Tischler fertigen für private Kunden alles vom Kleiderschrank bis zur kompletten Einrichtung an. Zudem realisieren sie für Museen, Hotels, Praxen oder Schiffe den gewünschten Innenausbau. Die Schwerpunkte der Arbeiten können sich von Betrieb zu Betrieb unterscheiden, heißt es seitens der Tischler-Innung. So gibt es etwa Scheinereien, die Treppen, Fenster und Türen fertigen. Andere hingegen restaurieren alte Möbel. Dabei wird mit verschiedensten Werkstoffen wie Holz, Kunststoffe, Glas und Metall gearbeitet. Zunehmend setzen manche Betriebe digitale Zeichenprogramme ein und immer mehr Maschinen in der Werkstatt können digital gesteuert werden. Trotzdem sind in vielen Betrieben auch noch Handskizzen gefragt, um etwa Einrichtungsideen zu visualisieren.

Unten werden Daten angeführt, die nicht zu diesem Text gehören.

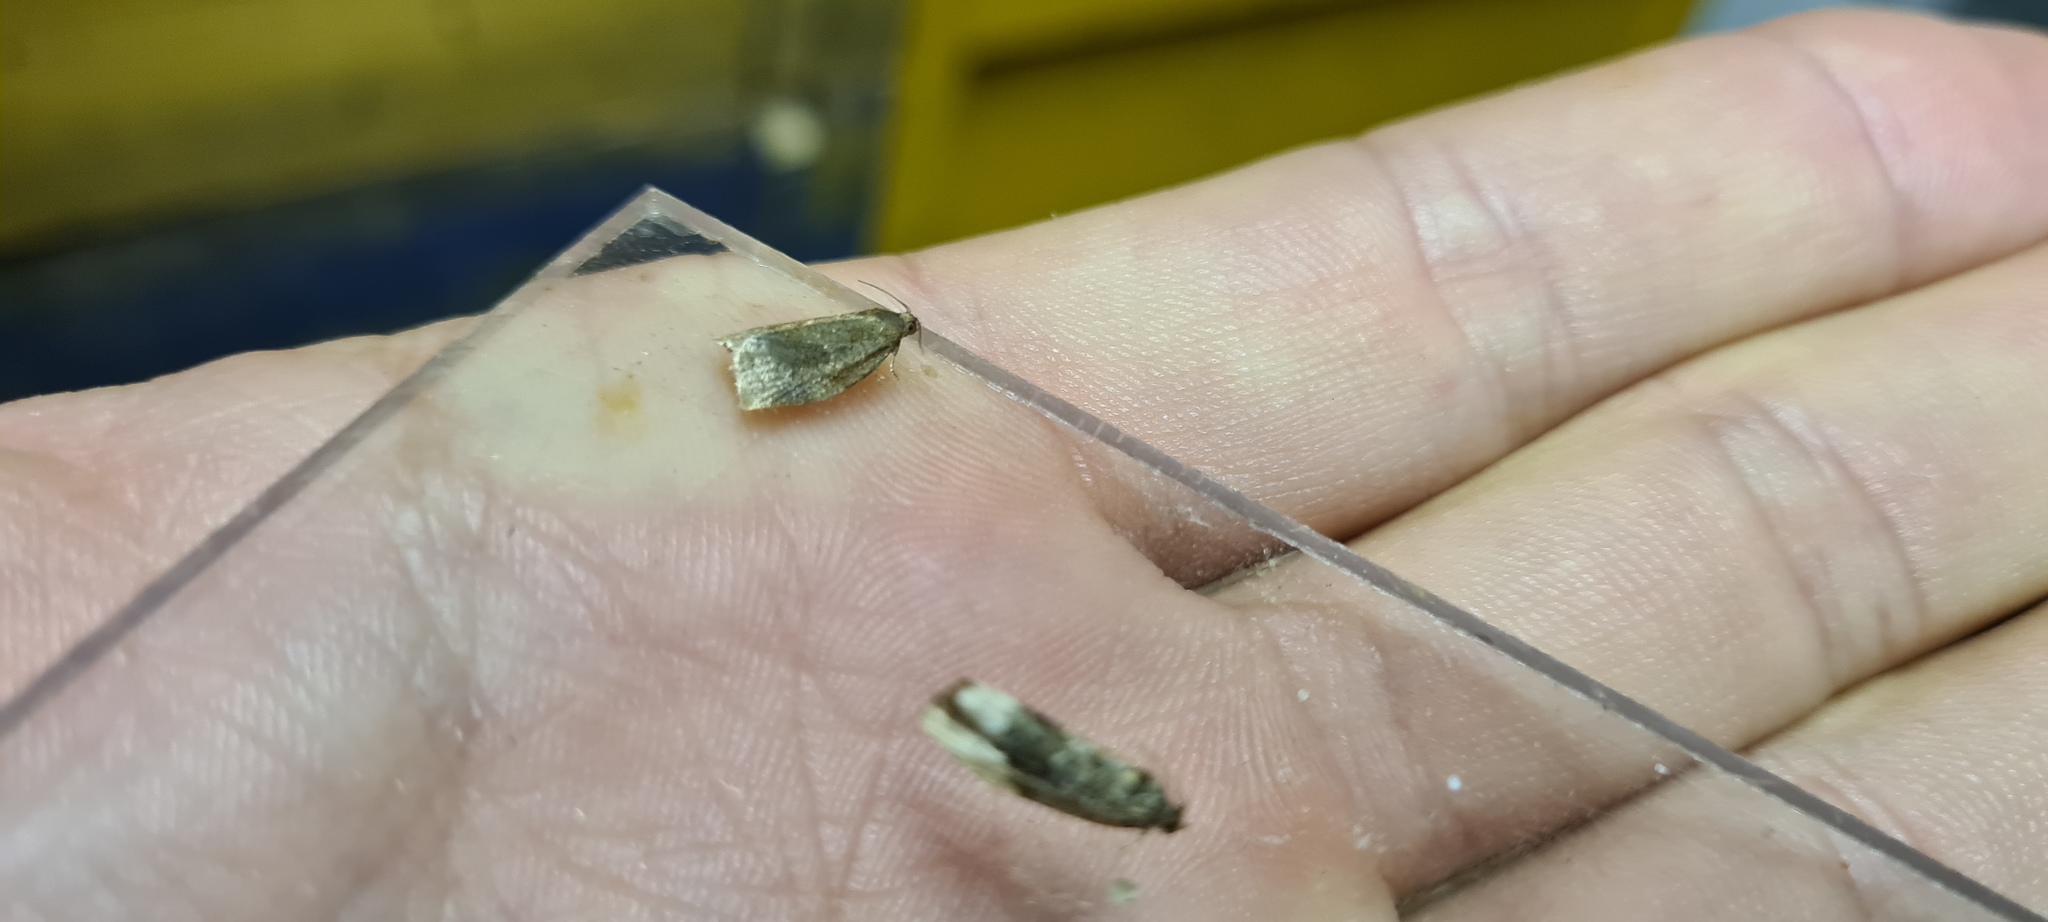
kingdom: Animalia
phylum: Arthropoda
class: Insecta
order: Lepidoptera
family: Tortricidae
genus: Archips
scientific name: Archips rosana
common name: Rose tortrix
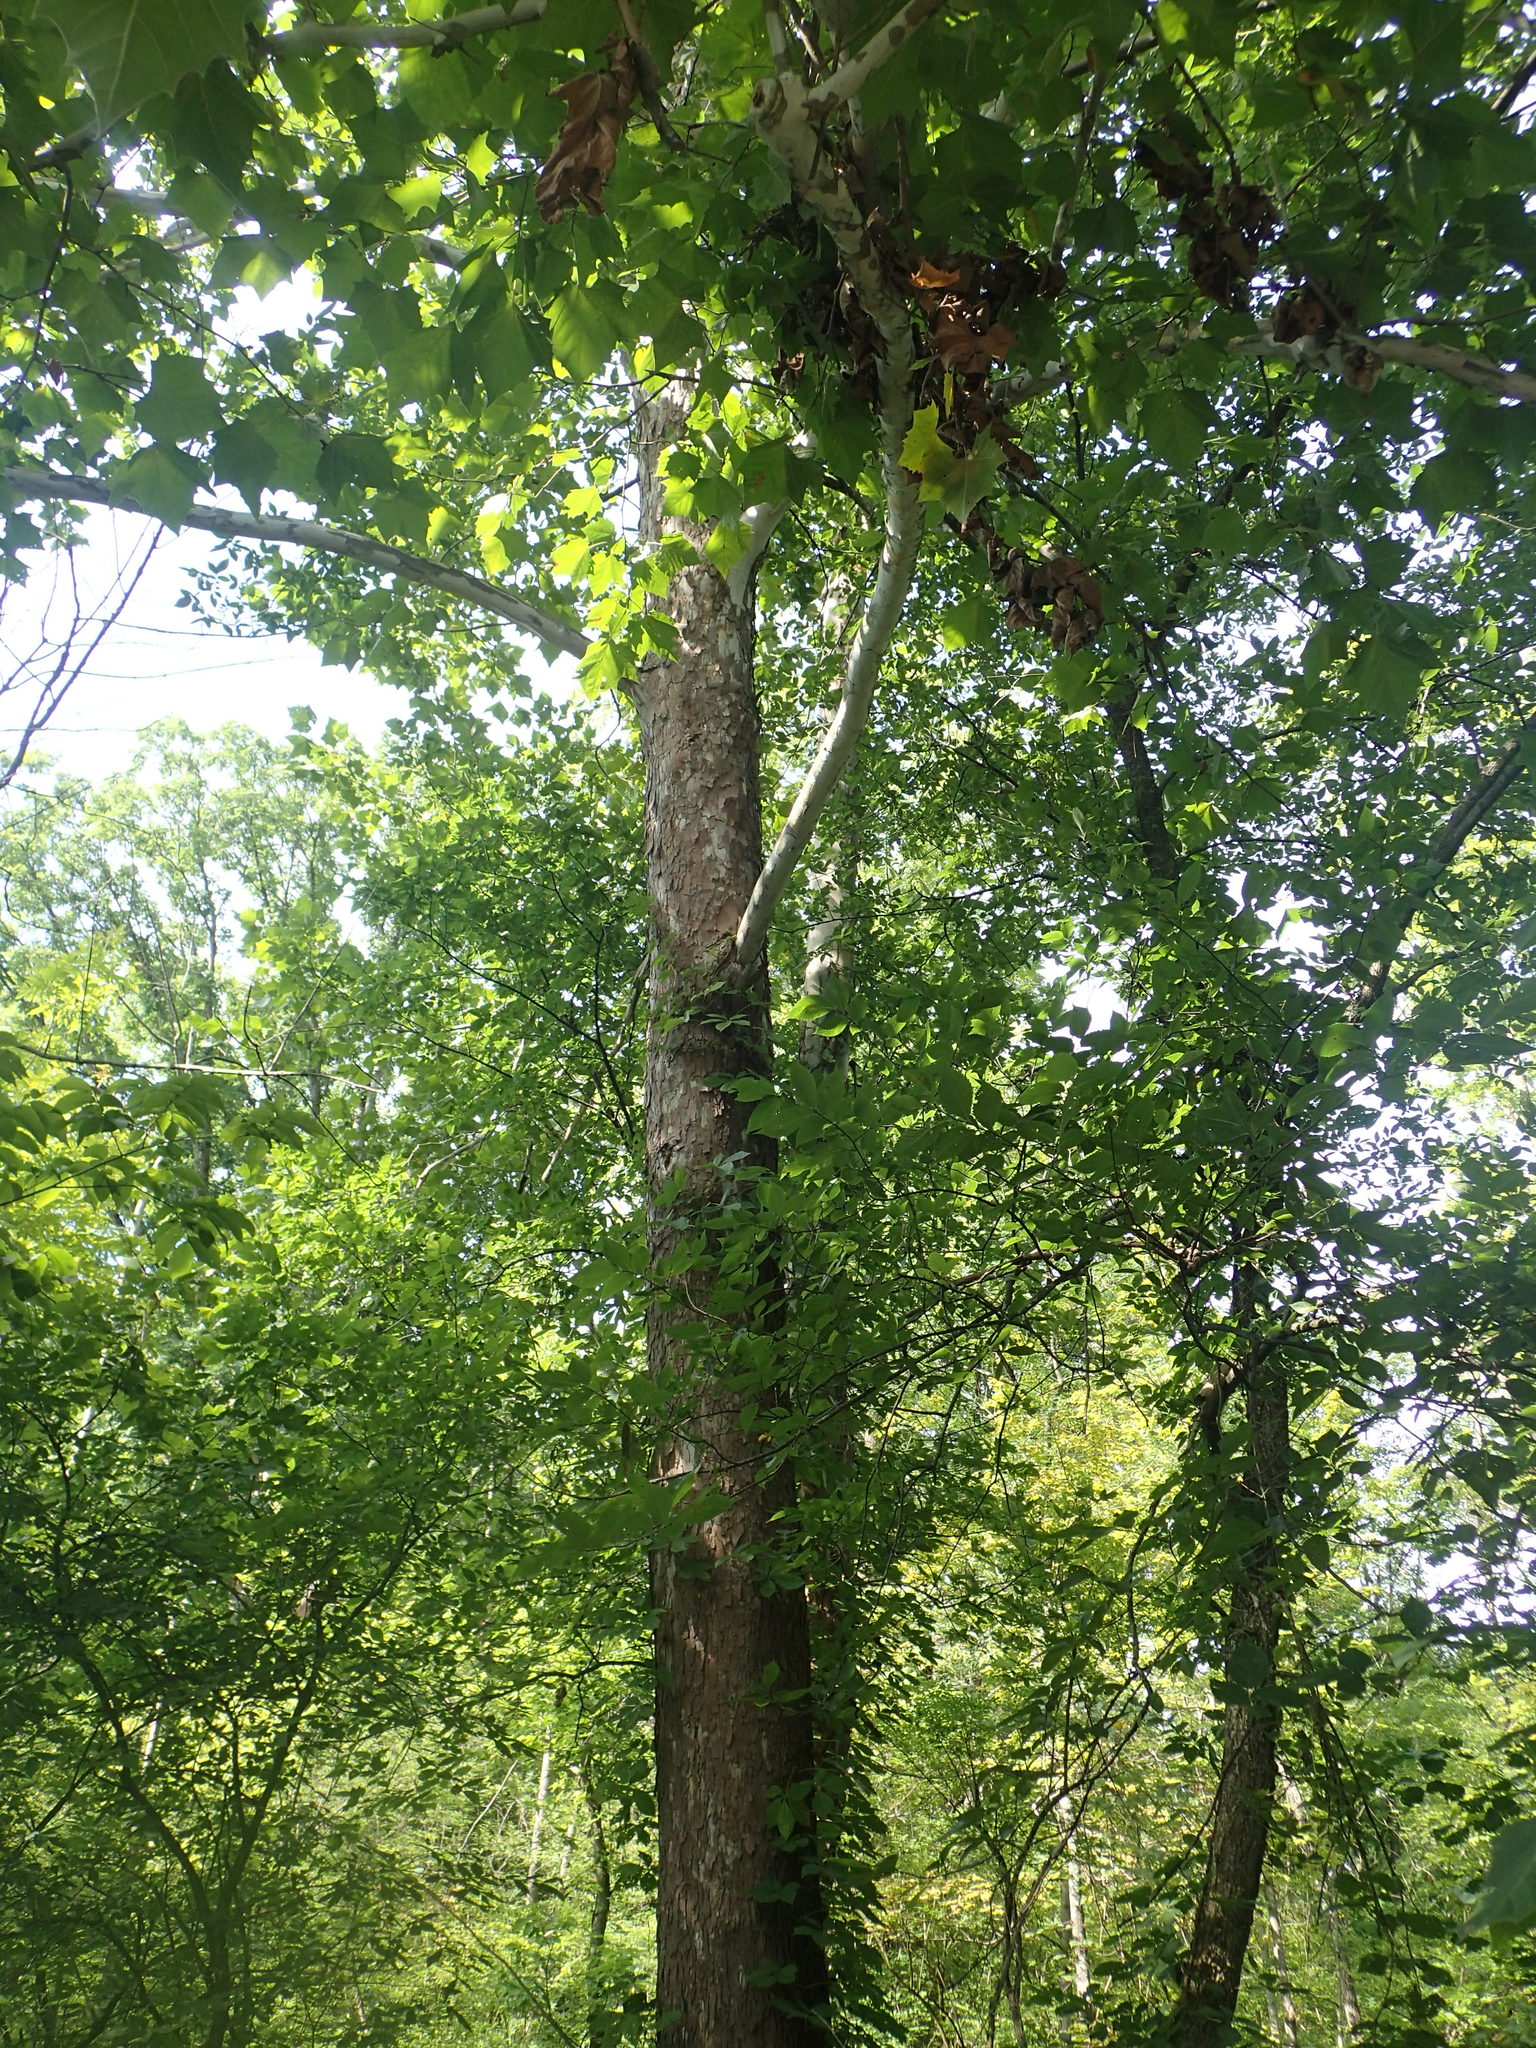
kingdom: Plantae
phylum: Tracheophyta
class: Magnoliopsida
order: Proteales
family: Platanaceae
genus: Platanus
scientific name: Platanus occidentalis
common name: American sycamore
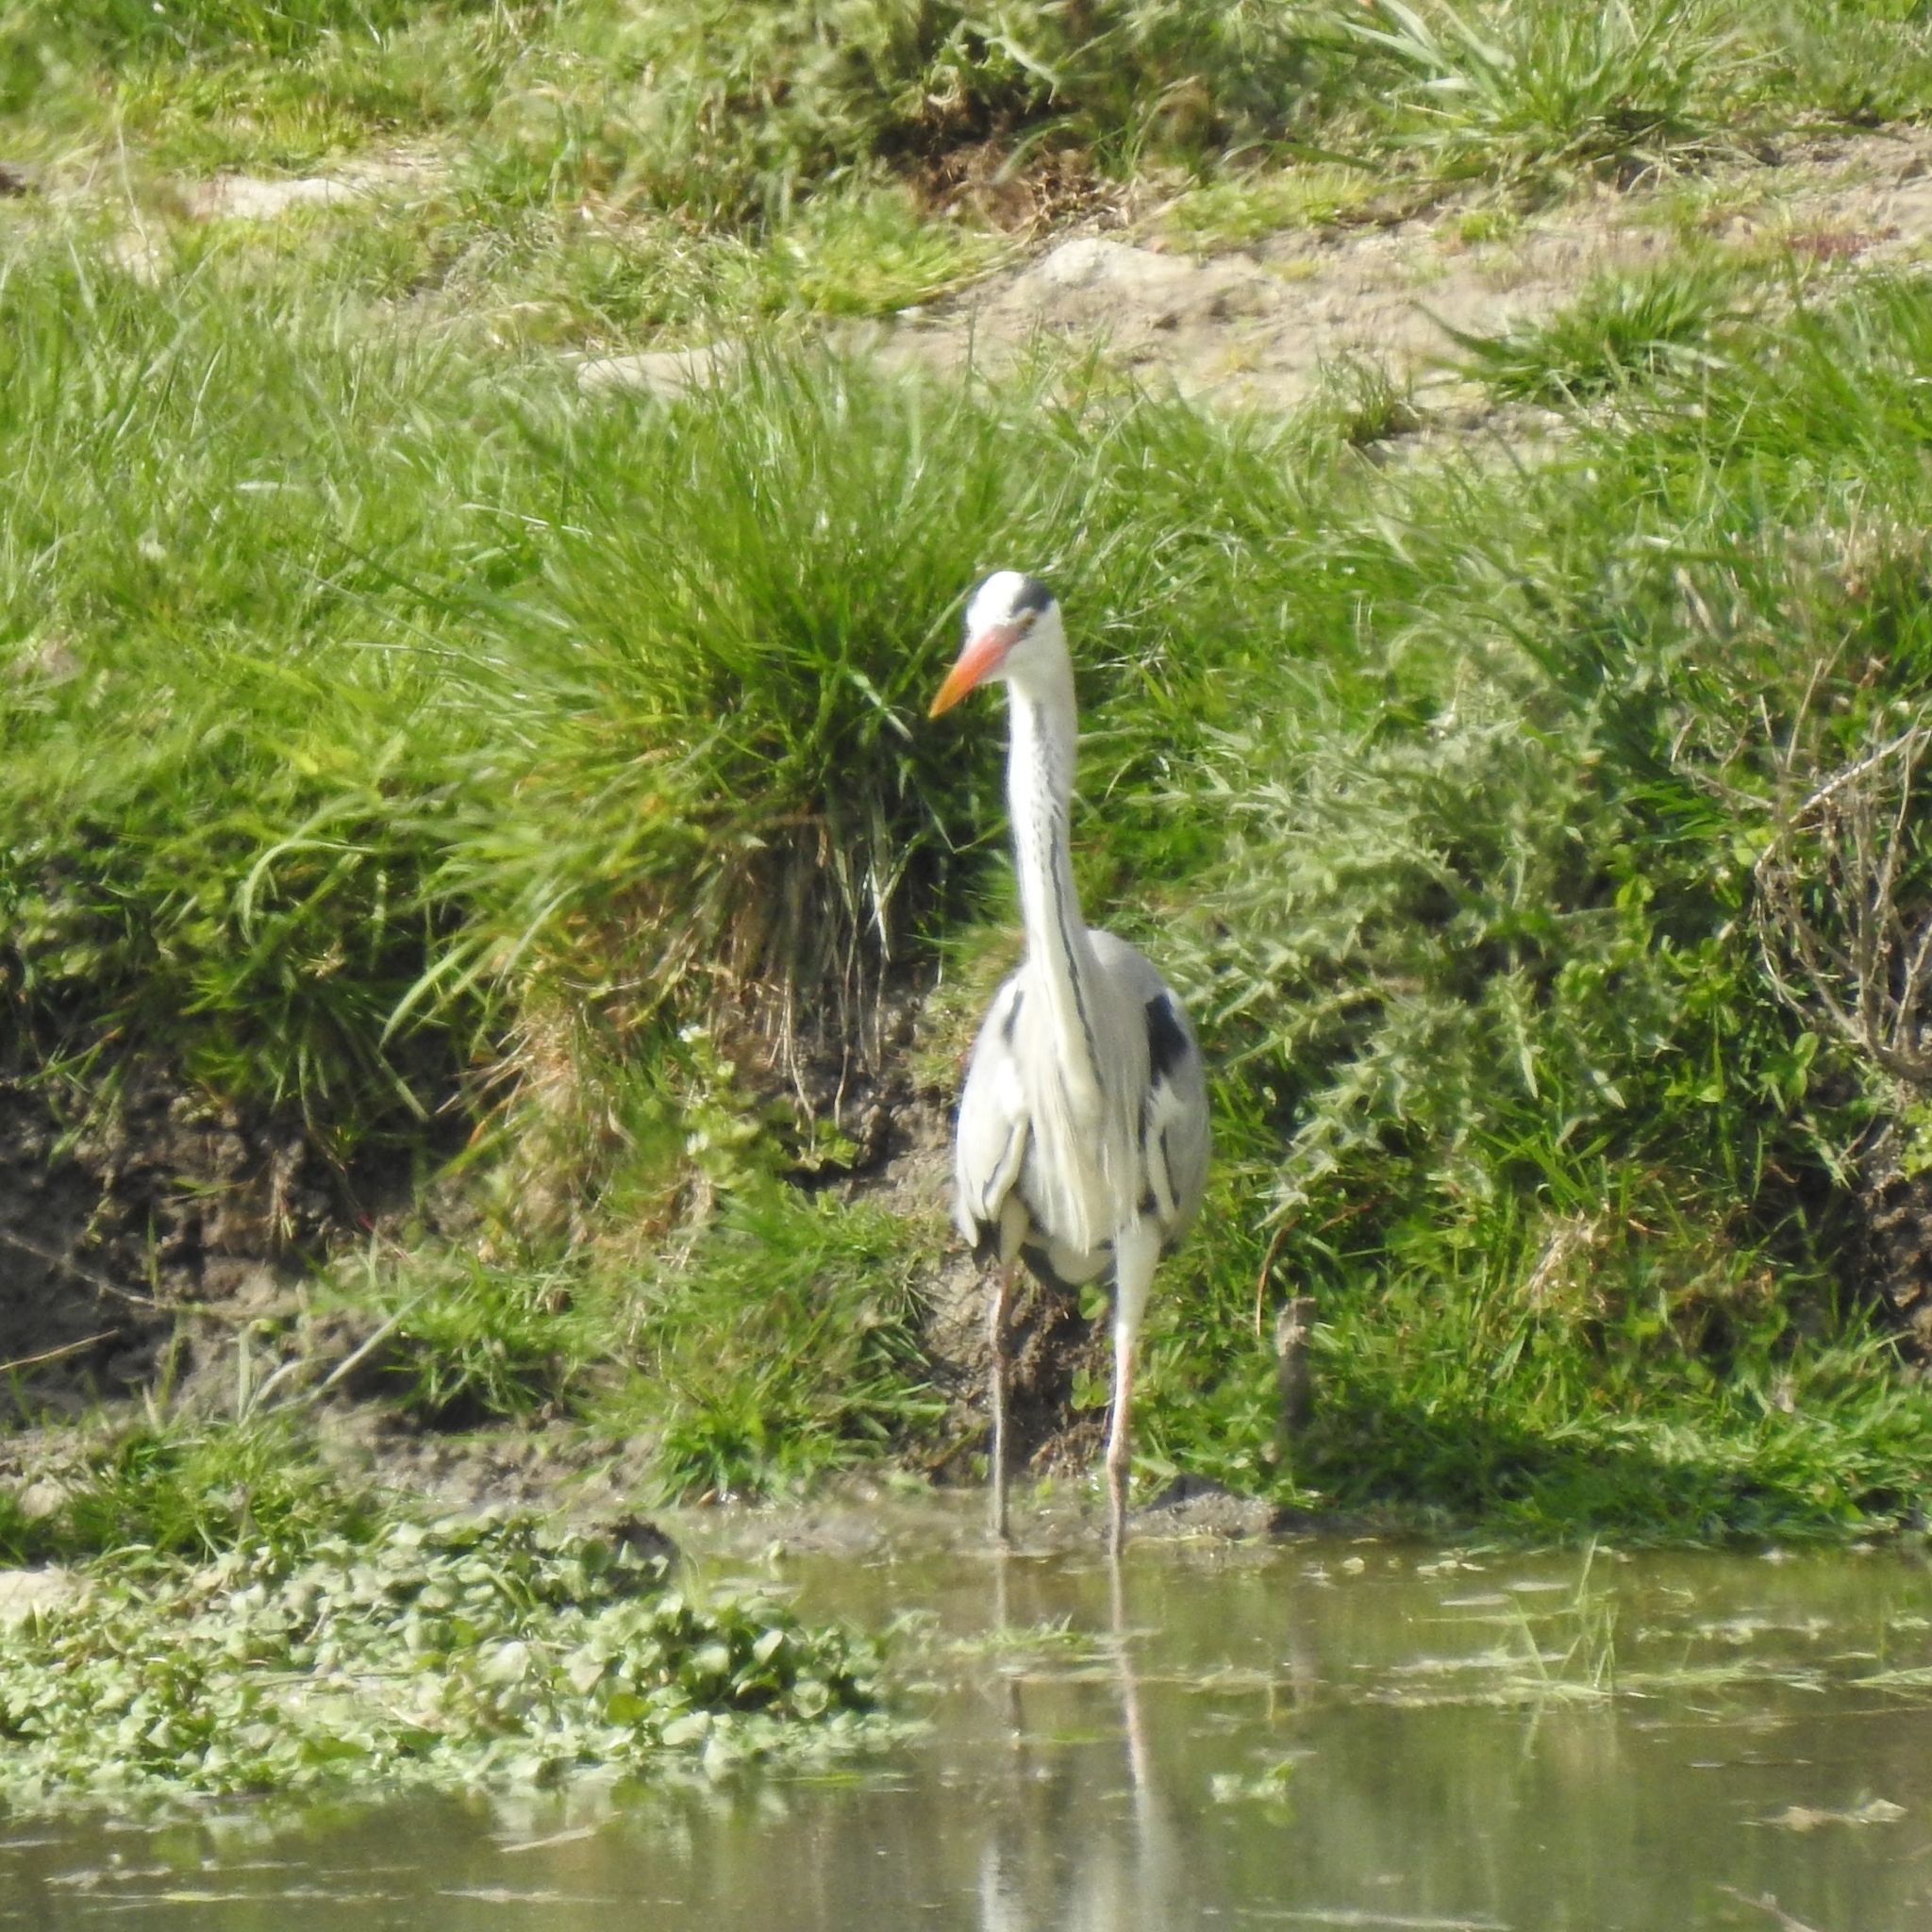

Chance sich weiterzubilden
Nach der Lehre gibt es laut Tischler-Innung auch zahlreiche Möglichkeiten, um sich weiterzubilden: "Meister oder Meisterin, Studium der Innenarchitektur oder Holzingenieurtechnik, Gestaltung im Handwerk oder zeitweise Arbeiten im Ausland." In vielen Fällen bleibe die Option bestehen, nach der Weiterbildung in den Ausbildungsbetrieb zurückzukehren, erklärt Wichmann: "Das liegt auch an der familiären Atmosphäre, die in den meisten Tischlereien herrscht." Um einen Ausbildungsplatz zu finden, müsse man keine makellose Bewerbung abliefern, betont Wichmann: „Wer an einer Ausbildung interessiert ist, sollte am besten einfach bei einer Tischlerei in der Nähe anrufen und einen Vorstellungstermin ausmachen." Laut dem Obermeister sind die wichtigsten Voraussetzungen für Bewerber technisches Verständnis sowie ein gutes räumliches Vorstellungsvermögen.
Zudem sollten Interessierte genügend Vorlauf einplanen und sich möglichst früh bewerben. „Als Faustregel gilt: Je größer der Betrieb, desto eher sollte man sich dort vorstellen“, sagt Wichmann. Praktika sind ebenfalls hilfreich bei der Suche nach einem Ausbildungsplatz. Denn so finden Bewerber und Betrieb heraus, ob sie zueinander passen. Erste Kontakte können Interessenten auch beim Schulpraktikum in der achten und neunten Klasse knüpfen. Durch die Pandemie sei das in der letzten Zeit deutlich erschwert worden, sagt Jochims. Er rät Schülern, sich auch außerhalb der Schulzeit für Praktika zu bewerben: "Kümmert euch bitte um eure Zukunft."